Aim of the exercise –
Word-for-word transcription: reproduce all of the data, but not the pictures.

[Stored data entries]

-- -- --

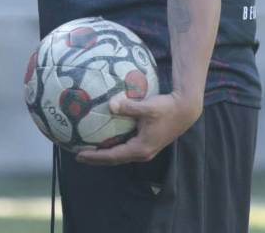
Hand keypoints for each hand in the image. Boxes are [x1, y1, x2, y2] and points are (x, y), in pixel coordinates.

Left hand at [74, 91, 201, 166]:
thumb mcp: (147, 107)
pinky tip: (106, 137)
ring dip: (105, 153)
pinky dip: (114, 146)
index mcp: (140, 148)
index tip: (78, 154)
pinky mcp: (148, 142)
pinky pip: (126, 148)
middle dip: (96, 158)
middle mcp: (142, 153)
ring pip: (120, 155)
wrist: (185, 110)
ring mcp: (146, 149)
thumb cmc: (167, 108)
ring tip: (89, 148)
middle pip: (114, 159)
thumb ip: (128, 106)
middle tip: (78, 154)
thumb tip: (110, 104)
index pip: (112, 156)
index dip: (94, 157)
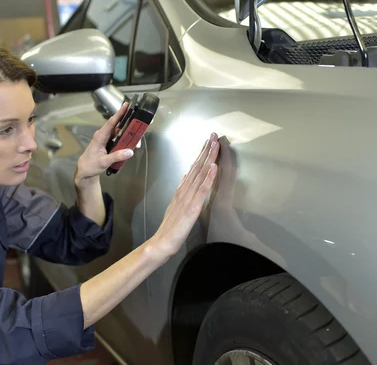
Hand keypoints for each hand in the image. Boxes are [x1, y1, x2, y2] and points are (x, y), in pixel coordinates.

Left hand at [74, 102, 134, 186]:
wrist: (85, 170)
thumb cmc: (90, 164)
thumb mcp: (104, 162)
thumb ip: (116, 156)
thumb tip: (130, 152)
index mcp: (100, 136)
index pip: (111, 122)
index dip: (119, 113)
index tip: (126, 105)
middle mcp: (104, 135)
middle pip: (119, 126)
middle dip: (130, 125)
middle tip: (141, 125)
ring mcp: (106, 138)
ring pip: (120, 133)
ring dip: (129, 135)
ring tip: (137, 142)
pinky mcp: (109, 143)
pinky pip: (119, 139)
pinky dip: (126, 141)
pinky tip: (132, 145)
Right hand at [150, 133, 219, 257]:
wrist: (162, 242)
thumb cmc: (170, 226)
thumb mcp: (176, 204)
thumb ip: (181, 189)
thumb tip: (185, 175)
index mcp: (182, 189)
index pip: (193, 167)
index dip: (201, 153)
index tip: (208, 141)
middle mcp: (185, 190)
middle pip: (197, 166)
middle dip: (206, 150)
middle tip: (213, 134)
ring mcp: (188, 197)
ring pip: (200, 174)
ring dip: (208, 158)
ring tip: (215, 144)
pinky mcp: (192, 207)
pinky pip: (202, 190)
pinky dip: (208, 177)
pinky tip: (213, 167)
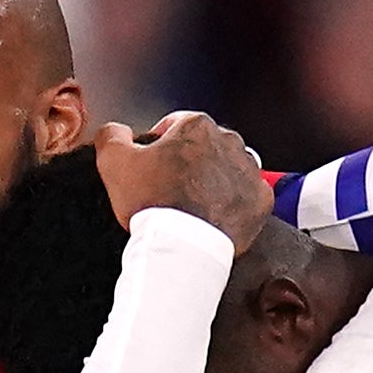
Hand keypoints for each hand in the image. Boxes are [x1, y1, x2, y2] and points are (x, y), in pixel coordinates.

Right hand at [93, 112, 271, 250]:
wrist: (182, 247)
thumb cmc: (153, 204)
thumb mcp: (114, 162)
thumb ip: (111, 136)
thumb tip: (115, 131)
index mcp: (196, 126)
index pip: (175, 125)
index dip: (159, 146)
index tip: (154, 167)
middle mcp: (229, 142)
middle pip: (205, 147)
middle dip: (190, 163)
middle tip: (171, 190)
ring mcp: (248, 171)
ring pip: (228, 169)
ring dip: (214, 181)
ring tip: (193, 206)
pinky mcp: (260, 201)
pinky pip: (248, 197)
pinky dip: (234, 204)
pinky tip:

-- -- --

Reply –
Hand keypoints for each hand in the image. Boxes are [x1, y1, x2, y2] and points are (x, y), in pixel coordinates.

Left hand at [74, 91, 201, 166]:
thumb mcp: (147, 107)
pinky tip: (106, 137)
ring dip: (105, 153)
pinky dip: (114, 146)
index mcp: (140, 148)
index tip: (78, 154)
pinky mcp: (148, 142)
pinky pip: (126, 148)
middle dip: (96, 158)
middle mcp: (142, 153)
ring pip: (120, 155)
wrist: (185, 110)
ring mcp: (146, 149)
thumb cmc: (167, 108)
ring tip: (89, 148)
middle pip: (114, 159)
thumb ip: (128, 106)
middle tip: (78, 154)
thumb tip: (110, 104)
index pip: (112, 156)
index dip: (94, 157)
Hand keypoints for each hand in the image. Boxes are [x1, y1, x2, y2] and points are (x, y), in pixel coordinates.

Left hand at [74, 102, 134, 186]:
wrist: (85, 170)
thumb cmc: (90, 164)
thumb mcp: (104, 162)
thumb ip: (116, 156)
thumb tip: (130, 152)
index mcp: (100, 136)
index pip: (111, 122)
index dip: (119, 113)
index tip: (126, 105)
middle mcp: (104, 135)
middle pip: (119, 126)
middle dip: (130, 125)
middle tip: (141, 125)
ring mcp: (106, 138)
ring pip: (120, 133)
ring dip: (129, 135)
ring tip: (137, 142)
pinky mcp: (109, 143)
pinky pip: (119, 139)
pinky dip: (126, 141)
pinky tip: (132, 145)
Right hand at [150, 133, 219, 257]:
wrist: (162, 242)
thumb cmc: (170, 226)
thumb mcp: (176, 204)
thumb ip: (181, 189)
thumb tip: (185, 175)
index mcp: (182, 189)
index pip: (193, 167)
index dip: (201, 153)
index tip: (208, 141)
middle mcp: (185, 190)
middle pip: (197, 166)
middle dip: (206, 150)
middle tip: (213, 134)
ring mcp: (188, 197)
ring pip: (200, 174)
ring dip: (208, 158)
ring tip: (215, 144)
pinky mcp: (192, 207)
pinky pip: (202, 190)
pinky dip: (208, 177)
pinky tip: (213, 167)
Hand keypoints for each hand in the image. Boxes are [x1, y1, x2, y2] and points are (x, y), in pixel coordinates.

Right hand at [93, 112, 271, 250]:
wrist: (182, 247)
thumb cmc: (153, 204)
thumb mcp: (114, 162)
thumb ip: (111, 136)
thumb tip: (115, 131)
index mcp: (196, 126)
index pip: (175, 125)
index dip: (159, 146)
index tip: (154, 167)
middle mcp: (229, 142)
middle pip: (205, 147)
middle dip: (190, 163)
middle tip: (171, 190)
ring mcp: (248, 171)
ring pip: (228, 169)
ring dip: (214, 181)
ring tip: (193, 206)
pinky mcp: (260, 201)
pinky pip: (248, 197)
pinky dip: (234, 204)
pinky tip:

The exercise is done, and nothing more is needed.